Modi has chosen his man-Friday, Amit Shah, to set things right in Uttar Pradesh, the place the party had chosen to be its central piece in the electoral puzzle. The state had 85 seats and selected eight of independent India’s 15 prime ministers. Today, it has 80 seats. And the promise of being the staging post for a ‘Ram rajya’ has been set.

But a failure to create the early notion of an ‘ideal state’ and not being able to translate that in the real realm, can be corrosive for the core of an exclusivist party philosophy. The Congress party played that same game when Mohandas Gandhi led it. He created an idea of how governance would work on the scheme of a post-Independence India. But his agenda of creating his own Ram rajya was not in consonance with the one for modern India that his designated executor, Jawaharlal Nehru, had dreamt of, to contradict Gandhi’s ‘gram swaraj.’

Modi has the added opprobrium of being reminded about raj dharma by Atal Behari Vajpayee, at the height of the Gujarat riots, post-Godhra in 2002. Vajpayee had been marked out by Nehru in a moment of high non-partisanship, as the leader who would lead India in the future. When that moment in history came, despite the RSS trying to control his own agenda through an Advani or a Joshi, Vajpayee had shown his mettle of rising above sectarianism.

Nobody of equal weight and vintage has told Modi that he is a natural choice. So, he is still the outlier. His advocates in the media had been arguing the fact that he was indeed the ‘one.’ This was to counter the phenomenon of Arvind Kejriwal of the Aam Aadmi Party, who had the novelty factor working in his favour, and of not being a co-opted player of the Indian elite, yet. In this turn of the Indian history, Kejriwal has the historic task of launching an ‘outside-in’ attack on Modi, as a representative of the India of inchoate demands.

Modi in this story is not just the representative of the Hindutva agenda, but its expected and overt marriage with corporate capital. For a long while, the RSS could not make up its mind what the ‘Hindus of Hindustan,’ should do with their economy. Hence, there were political spaces for leaders like Vajpayee, who had a strong sympathy for the ‘socialists’ of the Ram Manohar Lohiaite school, while the RSS played the role of a facilitator of trade and commerce – from big to small.

But that was when India had not had its ‘economic reform,’ which made international capital to tie-up with its Indian counterparts in an exploitative bonding, ranged against the most vulnerable 60 per cent of the Indian population. The figure of 60 per cent by the Indian people being poor has been enshrined now in the Indian policy-making framework by the UPA II’s acknowledgement of the reality.
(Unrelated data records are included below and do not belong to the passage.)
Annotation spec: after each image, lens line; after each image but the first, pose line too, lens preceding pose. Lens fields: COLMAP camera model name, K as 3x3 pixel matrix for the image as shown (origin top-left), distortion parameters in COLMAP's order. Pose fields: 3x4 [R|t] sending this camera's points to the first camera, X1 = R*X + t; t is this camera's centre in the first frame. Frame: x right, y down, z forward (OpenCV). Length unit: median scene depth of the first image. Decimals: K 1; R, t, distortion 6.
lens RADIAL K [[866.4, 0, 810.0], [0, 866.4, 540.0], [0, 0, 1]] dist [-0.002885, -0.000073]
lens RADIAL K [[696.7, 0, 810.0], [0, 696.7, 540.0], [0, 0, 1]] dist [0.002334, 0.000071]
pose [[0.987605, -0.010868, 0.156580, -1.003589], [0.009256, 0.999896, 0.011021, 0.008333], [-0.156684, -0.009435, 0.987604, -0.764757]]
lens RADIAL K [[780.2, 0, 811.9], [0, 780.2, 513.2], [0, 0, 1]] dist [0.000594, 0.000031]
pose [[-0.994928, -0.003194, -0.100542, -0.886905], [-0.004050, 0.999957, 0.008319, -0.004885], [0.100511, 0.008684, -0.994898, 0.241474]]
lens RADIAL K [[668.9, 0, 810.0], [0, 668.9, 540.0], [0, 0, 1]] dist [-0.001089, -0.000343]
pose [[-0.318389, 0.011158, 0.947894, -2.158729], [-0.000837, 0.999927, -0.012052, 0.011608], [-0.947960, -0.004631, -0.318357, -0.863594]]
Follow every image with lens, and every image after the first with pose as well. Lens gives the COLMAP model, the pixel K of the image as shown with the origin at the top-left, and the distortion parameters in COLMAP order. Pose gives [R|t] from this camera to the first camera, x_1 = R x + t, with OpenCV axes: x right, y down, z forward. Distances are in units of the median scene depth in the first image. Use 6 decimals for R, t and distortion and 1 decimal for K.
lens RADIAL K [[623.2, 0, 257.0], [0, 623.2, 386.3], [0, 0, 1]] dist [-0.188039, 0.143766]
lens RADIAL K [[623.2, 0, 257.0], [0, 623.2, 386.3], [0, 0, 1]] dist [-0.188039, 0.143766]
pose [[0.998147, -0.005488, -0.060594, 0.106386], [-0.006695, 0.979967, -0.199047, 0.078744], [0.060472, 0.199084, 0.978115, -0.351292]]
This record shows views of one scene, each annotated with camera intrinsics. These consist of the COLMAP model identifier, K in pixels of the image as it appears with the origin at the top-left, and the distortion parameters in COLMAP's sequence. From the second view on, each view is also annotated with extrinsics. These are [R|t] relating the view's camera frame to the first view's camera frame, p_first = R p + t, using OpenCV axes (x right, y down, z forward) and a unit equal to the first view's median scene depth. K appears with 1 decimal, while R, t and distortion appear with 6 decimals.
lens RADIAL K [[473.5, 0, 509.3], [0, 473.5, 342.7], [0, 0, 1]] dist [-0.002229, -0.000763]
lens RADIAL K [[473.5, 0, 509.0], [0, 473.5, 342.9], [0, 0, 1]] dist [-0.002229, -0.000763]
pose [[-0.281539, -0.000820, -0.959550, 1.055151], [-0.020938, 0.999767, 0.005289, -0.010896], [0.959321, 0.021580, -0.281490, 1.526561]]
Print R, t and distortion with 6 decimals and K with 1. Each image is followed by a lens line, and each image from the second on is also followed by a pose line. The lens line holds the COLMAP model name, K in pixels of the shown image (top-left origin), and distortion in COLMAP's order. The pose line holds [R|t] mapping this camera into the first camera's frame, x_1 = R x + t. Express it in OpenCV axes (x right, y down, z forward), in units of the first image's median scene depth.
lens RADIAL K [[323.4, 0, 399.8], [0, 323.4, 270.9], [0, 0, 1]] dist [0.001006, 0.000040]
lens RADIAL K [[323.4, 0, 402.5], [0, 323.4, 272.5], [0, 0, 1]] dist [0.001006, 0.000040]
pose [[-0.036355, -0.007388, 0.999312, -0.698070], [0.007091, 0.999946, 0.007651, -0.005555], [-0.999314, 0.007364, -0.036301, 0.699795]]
It is this 60 per cent, which would have to engage Narendra Modi in a battle, not just across the country in 543 constituencies, bus especially in Varanasi, on the bank of severely polluted Ganges, where the religious spirituality of the Hindus of India with their civilisational weight, commune with the river that is pan-Indian at least in the north of Vindhyas.

The quasi-urbanised, and at the same time lacking in any sense modern aesthetics – thus raw – town of Benares, with all its Hindu religious communication tools, is in a way a perfect setting for an epic battle – if Kejriwal chooses to join. This contest is between aspirational Indians who seek modernity of social relations over the straitjacket of social mores, designed not by the way of life in synch with their economic quest, but by regressive forces of reaction who seek monopoly over thought.

The other half of India, the Muslim India, is almost absent in Varanasi in any cultural or social assertion. Being about 16 per cent, they will be a nominal factor in this poll in Varanasi. The same RSS-BJP combine that essayed the destruction of Babari Masjid in Ayodhya, had sought to bring into its fractious politics the Gyanvapi Mosque, a mosque built by Mughal emperor Aurangzeb in Varanasi. But severe reaction to their actions in Ayodhya and its fall-out had convinced the BJP to lay at rest that part of their agenda. One has to see whether Modi’s battle in Varanasi will let the ‘sleeping dogs lie?’